Linear regression analysis is a useful technique in business mathematics, among other spheres. In accounting-specifically cost and management accounting-it allows accountants to project costs given a range of values over specific cost periods. It is far superior to techniques such as expected values, scatter graphs and the high-low method in projecting costs and separating the fixed and variable components of semi-variable costs.

Also known as the least squares method, regression seeks to establish values for a linear equation-the line of best fit. It is only one of several methods of establishing the line of best fit. The linear equation, in the form y= a + b(x) represents a cost relationship, where y is the total cost, a is the fixed cost, b is the variable cost per unit and x is the level of activity or output. As such, one can also represent the linear equation in the following formula:

Total Costs = Fixed costs + (Variable cost per unit x output / activity level).

Total costs and the activity level are the related variables in this equation, while pairs of data for fixed and variable cost per unit are estimated based on the pairs of data for Total Cost and activity level.

Regression analysis allows the accountant to glean more information than correlation analysis. Correlation analysis provides a foundation in assessing the strength of the relationship between costs and activity levels. However, it does not provide a means of approximating values on the basis of an assumed linear relationship.

Linear regression analysis uses historical variables as inputs in order to establish the linear relationship between costs and the level of activity. Accountants use the result of regression analysis to predict total costs based on actual data. It is useful as a budgetary tool and can inform the planning and decision-making process.

Linear regression facilitates formation of estimates of complex relationships, particularly where the relationship is not immediately evident. Once the linear relationship is determined, managers can estimate total costs for any level of activity by plotting the information on a graph.

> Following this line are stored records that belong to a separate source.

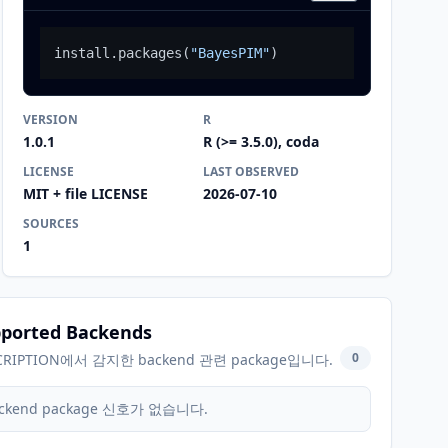
install.packages
(
"BayesPIM"
)
VERSION
R
1.0.1
R (>= 3.5.0), coda
LICENSE
LAST OBSERVED
MIT + file LICENSE
2026-07-10
SOURCES
1
ported Backends
0
CRIPTION에서 감지한 backend 관련 package입니다.
ckend package 신호가 없습니다.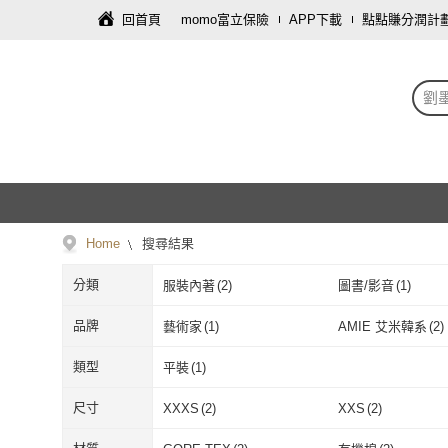
回首頁
momo富立保險
APP下載
點點賺分潤計
劉
Home
搜尋結果
分類
服裝內著
(
2
)
圖書/影音
(
1
)
品牌
藝術家
(
1
)
AMIE 艾米韓系
(
2
)
藝術家
(
1
)
AMIE 艾米韓
類型
平裝
(
1
)
平裝
(
1
)
尺寸
XXXS
(
2
)
XXS
(
2
)
XXXS
(
2
)
XXS
(
2
)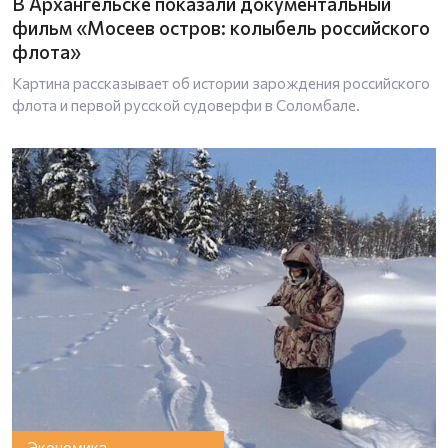
В Архангельске показали документальный
фильм «Мосеев остров: колыбель российского
флота»
Картина рассказывает об истории зарождения российского
флота и первой русской судоверфи в Соломбале.
Экономика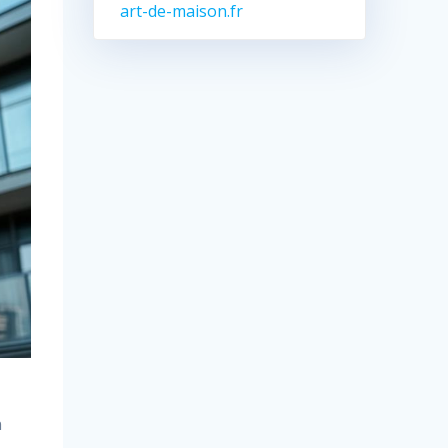
art-de-maison.fr
n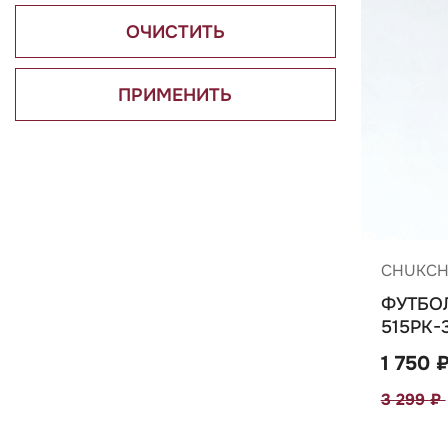
ОЧИСТИТЬ
ПРИМЕНИТЬ
CHUKC
ФУТБО
515РК-
1 750 
3 299 ₽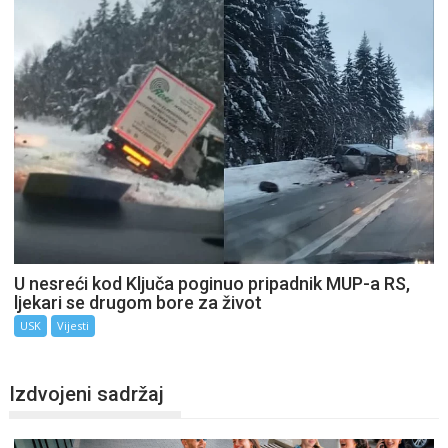
U nesreći kod Ključa poginuo pripadnik MUP-a RS,
ljekari se drugom bore za život
USK
Vijesti
Izdvojeni sadržaj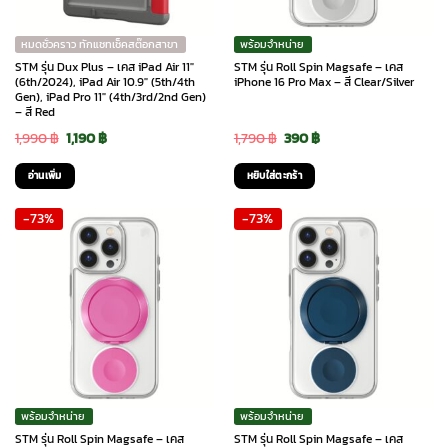
หมดชั่วคราว ทักแชทเช็คสต๊อกสาขา
พร้อมจำหน่าย
STM รุ่น Dux Plus – เคส iPad Air 11″
STM รุ่น Roll Spin Magsafe – เคส
(6th/2024), iPad Air 10.9″ (5th/4th
iPhone 16 Pro Max – สี Clear/Silver
Gen), iPad Pro 11″ (4th/3rd/2nd Gen)
– สี Red
Original
Current
Original
Current
1,990
฿
1,190
฿
1,790
฿
390
฿
price
price
price
price
อ่านเพิ่ม
หยิบใส่ตะกร้า
was:
is:
was:
is:
-73%
-73%
1,990 ฿.
1,190 ฿.
1,790 ฿.
390 ฿.
พร้อมจำหน่าย
พร้อมจำหน่าย
STM รุ่น Roll Spin Magsafe – เคส
STM รุ่น Roll Spin Magsafe – เคส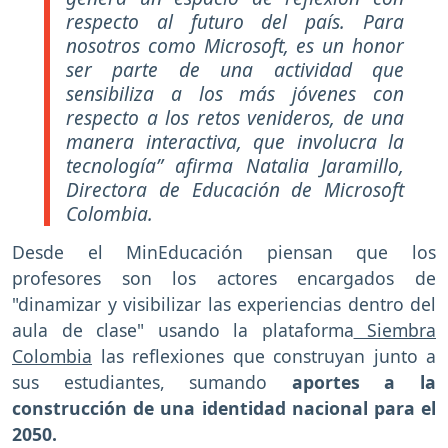
respecto al futuro del país. Para
nosotros como Microsoft, es un honor
ser parte de una actividad que
sensibiliza a los más jóvenes con
respecto a los retos venideros, de una
manera interactiva, que involucra la
tecnología” afirma Natalia Jaramillo,
Directora de Educación de Microsoft
Colombia.
Desde el MinEducación piensan que los
profesores son los actores encargados de
"dinamizar y visibilizar las experiencias dentro del
aula de clase" usando la plataforma
Siembra
Colombia
las reflexiones que construyan junto a
sus estudiantes, sumando
aportes a la
construcción de una identidad nacional para el
2050.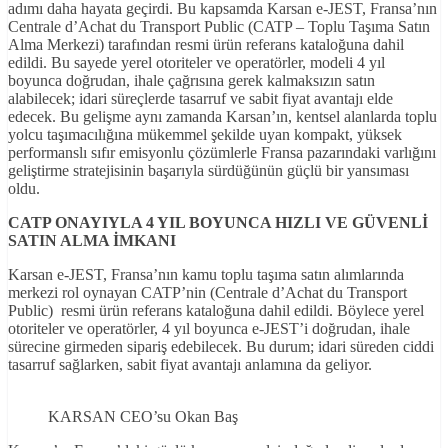
adımı daha hayata geçirdi. Bu kapsamda Karsan e-JEST, Fransa’nın
Centrale d’Achat du Transport Public (CATP – Toplu Taşıma Satın
Alma Merkezi) tarafından resmi ürün referans kataloğuna dahil
edildi. Bu sayede yerel otoriteler ve operatörler, modeli 4 yıl
boyunca doğrudan, ihale çağrısına gerek kalmaksızın satın
alabilecek; idari süreçlerde tasarruf ve sabit fiyat avantajı elde
edecek. Bu gelişme aynı zamanda Karsan’ın, kentsel alanlarda toplu
yolcu taşımacılığına mükemmel şekilde uyan kompakt, yüksek
performanslı sıfır emisyonlu çözümlerle Fransa pazarındaki varlığını
geliştirme stratejisinin başarıyla sürdüğünün güçlü bir yansıması
oldu.
CATP ONAYIYLA 4 YIL BOYUNCA HIZLI
VE
GÜVENL
İ
SATIN ALMA İMKANI
Karsan e-JEST, Fransa’nın kamu toplu taşıma satın alımlarında
merkezi rol oynayan CATP’nin (Centrale d’Achat du Transport
Public) resmi ürün referans kataloğuna dahil edildi. Böylece yerel
otoriteler ve operatörler, 4 yıl boyunca e-JEST’i doğrudan, ihale
sürecine girmeden sipariş edebilecek. Bu durum; idari süreden ciddi
tasarruf sağlarken, sabit fiyat avantajı anlamına da geliyor.
KARSAN CEO’su Okan Baş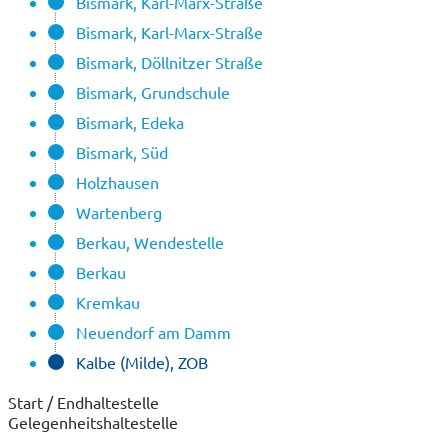
Bismark, Karl-Marx-Straße
Bismark, Karl-Marx-Straße
Bismark, Döllnitzer Straße
Bismark, Grundschule
Bismark, Edeka
Bismark, Süd
Holzhausen
Wartenberg
Berkau, Wendestelle
Berkau
Kremkau
Neuendorf am Damm
Kalbe (Milde), ZOB
Start / Endhaltestelle
Gelegenheitshaltestelle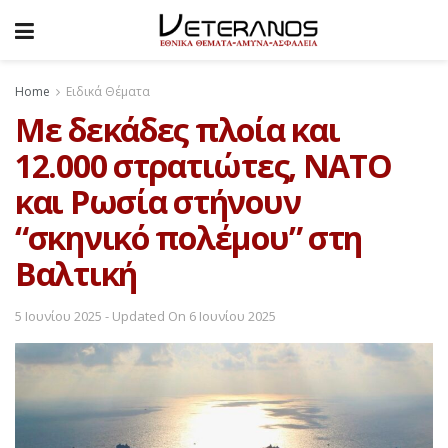
Home
Ειδικά Θέματα
Με δεκάδες πλοία και
12.000 στρατιώτες, ΝΑΤΟ
και Ρωσία στήνουν
“σκηνικό πολέμου” στη
Βαλτική
5 Ιουνίου 2025 - Updated On 6 Ιουνίου 2025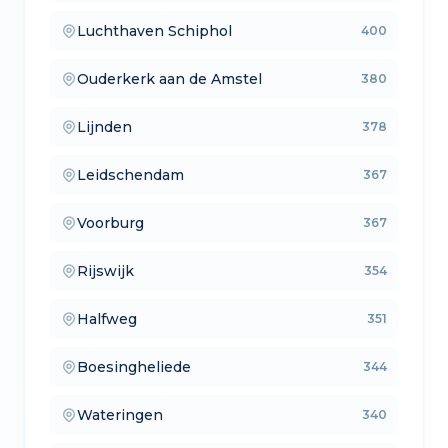
Luchthaven Schiphol
400
— aankoopmakelaars
Ouderkerk aan de Amstel
380
— lokale makelaars
Lijnden
378
— makelaars vergelijken
Leidschendam
367
— verkoopmakelaars
Voorburg
367
— aankoopmakelaars
Rijswijk
354
— lokale makelaars
Halfweg
351
— makelaars vergelijken
Boesingheliede
344
— verkoopmakelaars
Wateringen
340
— aankoopmakelaars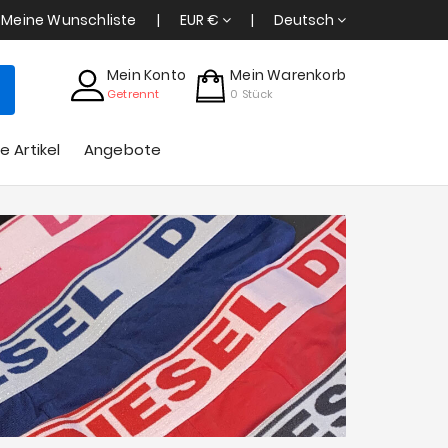
Meine Wunschliste
EUR €
Deutsch
Mein Konto
Mein Warenkorb
Getrennt
0
Stück
e Artikel
Angebote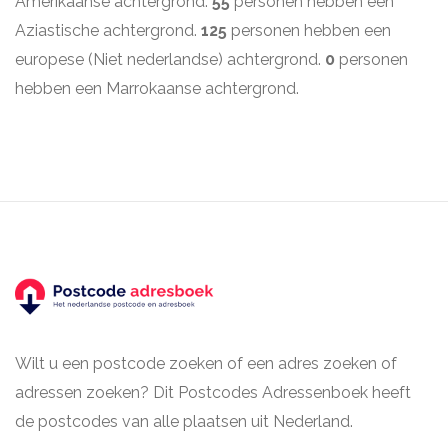
Amerikaanse achtergrond.
55
personen hebben een
Aziastische achtergrond.
125
personen hebben een
europese (Niet nederlandse) achtergrond.
0
personen
hebben een Marrokaanse achtergrond.
Wilt u een postcode zoeken of een adres zoeken of
adressen zoeken? Dit Postcodes Adressenboek heeft
de postcodes van alle plaatsen uit Nederland.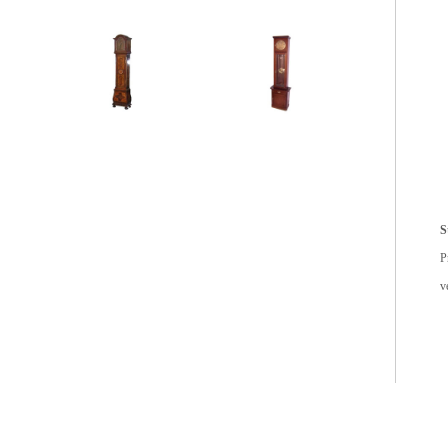
S
P
v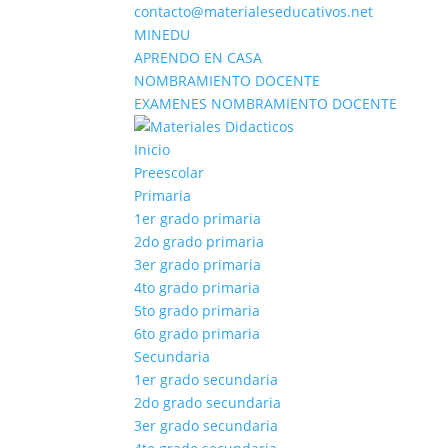
contacto@materialeseducativos.net
MINEDU
APRENDO EN CASA
NOMBRAMIENTO DOCENTE
EXAMENES NOMBRAMIENTO DOCENTE
Inicio
Preescolar
Primaria
1er grado primaria
2do grado primaria
3er grado primaria
4to grado primaria
5to grado primaria
6to grado primaria
Secundaria
1er grado secundaria
2do grado secundaria
3er grado secundaria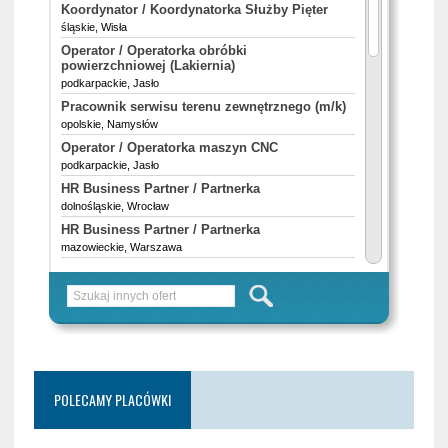
POLECAMY PLACÓWKI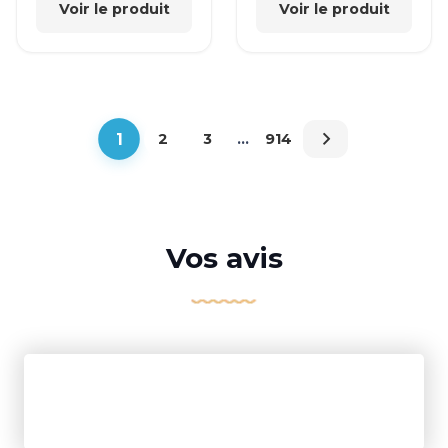
Voir le produit
Voir le produit
1
2
3
…
914
Vos avis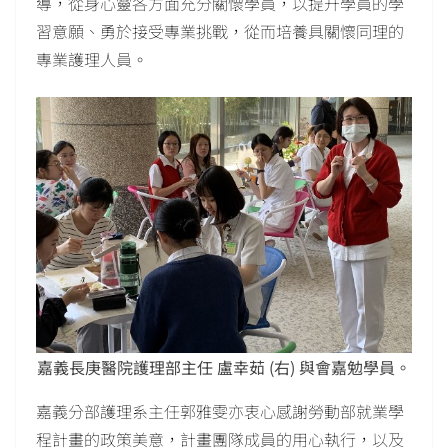
導，從身心靈各方面充分關懷學員，以提升學員的學
習意願、勇於接受專業挑戰，從而培養具關懷同理的
專業護理人員。
嘉義長庚醫院護理部主任 盧幸茹 (右) 與會嘉勉學員。
嘉義分部護理系主任郭雅雯亦衷心感謝勞動部就業學
程計畫的政策美意，計畫團隊成員的用心執行，以及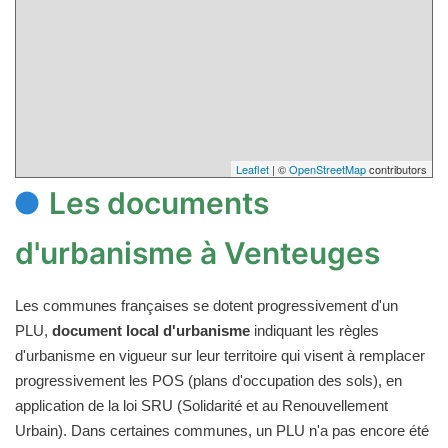
Leaflet
| ©
OpenStreetMap
contributors
Les documents
d'urbanisme à Venteuges
Les communes françaises se dotent progressivement d'un
PLU,
document local d'urbanisme
indiquant les règles
d'urbanisme en vigueur sur leur territoire qui visent à remplacer
progressivement les POS (plans d'occupation des sols), en
application de la loi SRU (Solidarité et au Renouvellement
Urbain). Dans certaines communes, un PLU n'a pas encore été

Although linear regression analysis is a useful method of separating semi-variable costs and forecasting, it has its limitations. Naturally, it is based on assumptions of a linear relationship and that Y is exclusively dependent on X. The reliability of predictions of the linear regression method is also predicated on the reliability and validity of the data provided.

Accounting-whether cost, management or financial accounting-relies on information that is meaningful and useful to its users.